This paper advances the line of research that derives non‑uniform circuit lower bounds from uniform fine‑grained hardness assumptions, focusing on three combinatorial objects: monotone Boolean functions, rigid matrices, and high‑rank tensors. The authors introduce a novel type of assumption—input‑oblivious co‑nondeterministic time lower bounds for SAT‑type problems—and show how such assumptions can be leveraged to construct explicit generators for objects that are provably hard for certain restricted computational models.

The first main result assumes that for some ε>0 and integer k≥3, k‑SAT cannot be solved in input‑oblivious co‑nondeterministic time O(2^{(1/2+ε)n}). Under this hypothesis the authors construct a family of monotone Boolean functions that lie in coNP and require monotone circuits of size at least 2^{Ω(n/ log n)}. This improves the previous best monotone lower bound of 2^{Ω(√n)} and yields a “win‑win” statement: either NSETH fails, giving the known series‑parallel lower bound ω(n) for E^{NP}, or else the new monotone lower bound holds. The proof uses a fine‑grained reduction that maps SAT instances to monotone functions, together with a lifting argument that translates the hardness of the SAT verifier into a monotone circuit size lower bound.

The second contribution concerns the class Q_{n}^{t}, defined as the set of Boolean functions where any t zero‑outputs share a common zero coordinate. Assuming the Non‑deterministic Exponential Time Hypothesis (NETH), the authors exhibit, for infinitely many n, a function f∈Q_{n}^{t}∩coNP/poly such that any circuit composed solely of threshold gates THR_{ℓ+1} (for arbitrary ℓ) that computes a function dominating f must have size 2^{Ω(n)}. This shows that even very simple threshold‑only circuits cannot efficiently represent certain functions that are easy for general circuits, providing another win‑win: either NETH fails and E^{NP} lacks linear‑size circuits, or the threshold lower bound holds.

The third and fourth results turn to algebraic objects. Assuming that for every ε>0, MAX‑3‑SAT cannot be solved in co‑nondeterministic time O(2^{(1−ε)n}), the authors construct two families of generators:

  1. A matrix generator g: {0,1}^{O(log 1)} → F^{k×k} computable in polynomial time, such that for infinitely many k there exists a seed s with g(s) having rigidity k^{1−δ} and size k^{2−δ} (for any constant δ>0).
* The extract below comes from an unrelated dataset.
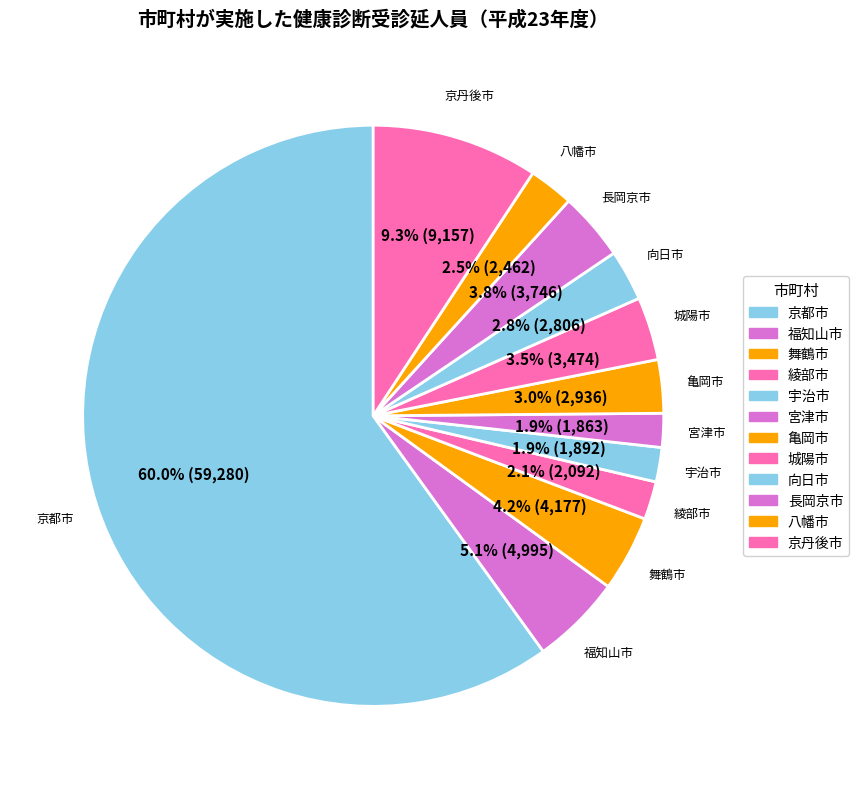

To the nearest percent, what is the average slice percentage?

8%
This exceeds the best known explicit rigidity constructions.

  2. A tensor generator h: {0,1}^{O(log 1)} → F^{k×k×k} also computable in polynomial time, such that for infinitely many k either the matrix from (1) has the above rigidity or the tensor h(s) has rank at least k^{1+Δ} for some constant Δ>0.

These generators provide conditional explicit examples of matrices and tensors that are far harder than any previously known constructions. By plugging the rigidity bound into the framework of canonical circuits (Goldreich–Wigderson), the authors obtain conditional lower bounds for depth‑three circuits: an explicit bilinear function requiring canonical circuits of size 2^{Ω(n^{2/3−δ})} or a trilinear function requiring arithmetic circuits of size Ω(n^{1.25}). This improves recent results of Goldreich and addresses an open problem from prior work.
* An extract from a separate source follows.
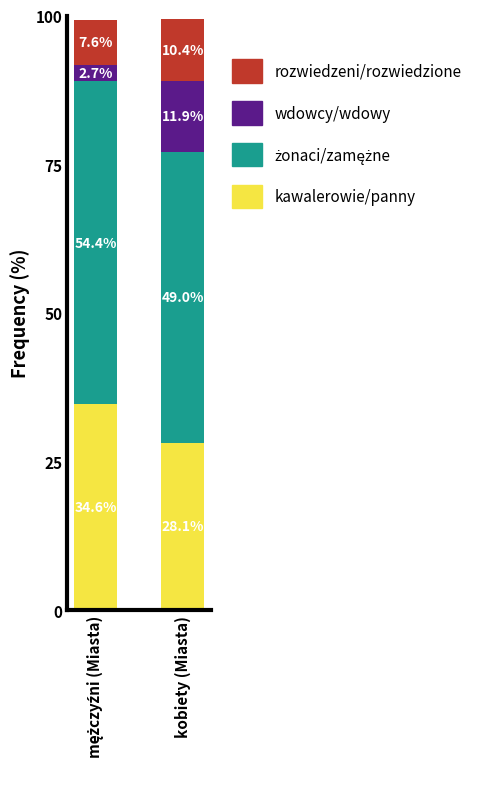

At which category is the sum across all series the highest?

kobiety (Miasta)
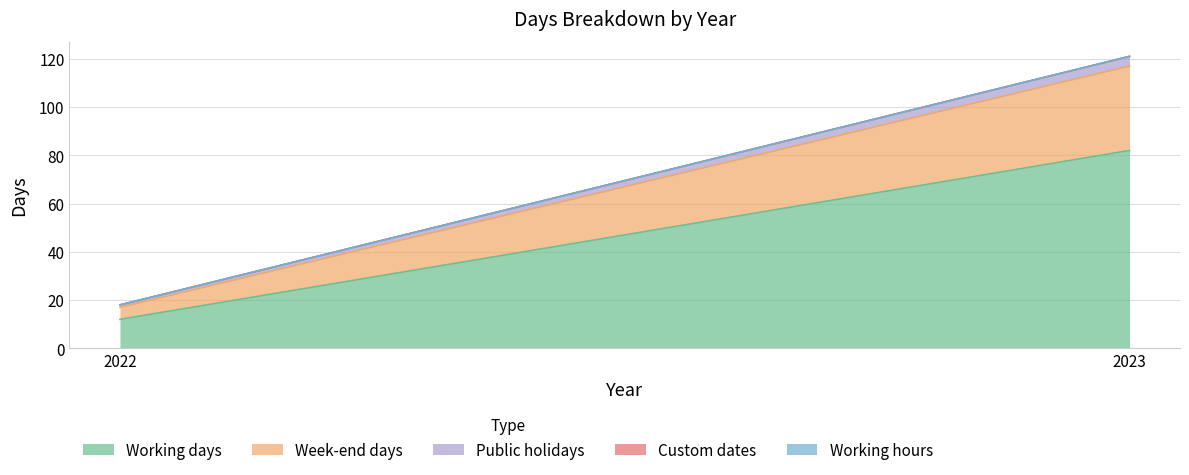

What is the difference between the maximum and minimum values in the Working days series?

70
Technically, the paper combines fine‑grained reductions, hardness amplification, monotone lifting, and threshold‑gate analysis. The reductions are crafted so that the nondeterministic verifier’s proof length depends only on the input size, enabling the construction of small‑seed generators. The monotone lifting translates SAT hardness into monotone circuit size, while the threshold analysis leverages known characterizations of Q_{n}^{t} as THR‑gate circuits.
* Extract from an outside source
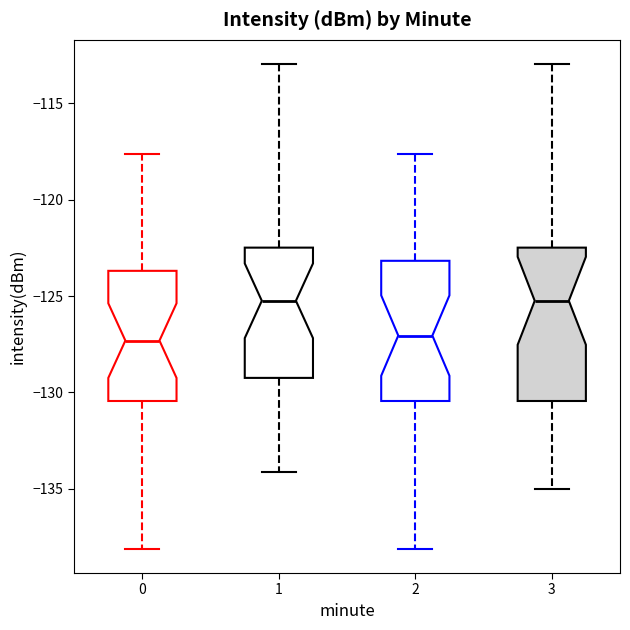

Where is the lower edge of the box at x = 0 on the y-axis? The values are not printed on the chart, so give them approximately, as read against the axis.

-130.5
In summary, the work introduces a new paradigm for obtaining conditional non‑uniform lower bounds from input‑oblivious co‑nondeterministic time assumptions. It yields stronger monotone circuit lower bounds, novel hardness results for threshold‑only circuits, and conditional explicit constructions of highly rigid matrices and high‑rank tensors, thereby deepening our understanding of the interplay between fine‑grained algorithmic hardness and structural complexity.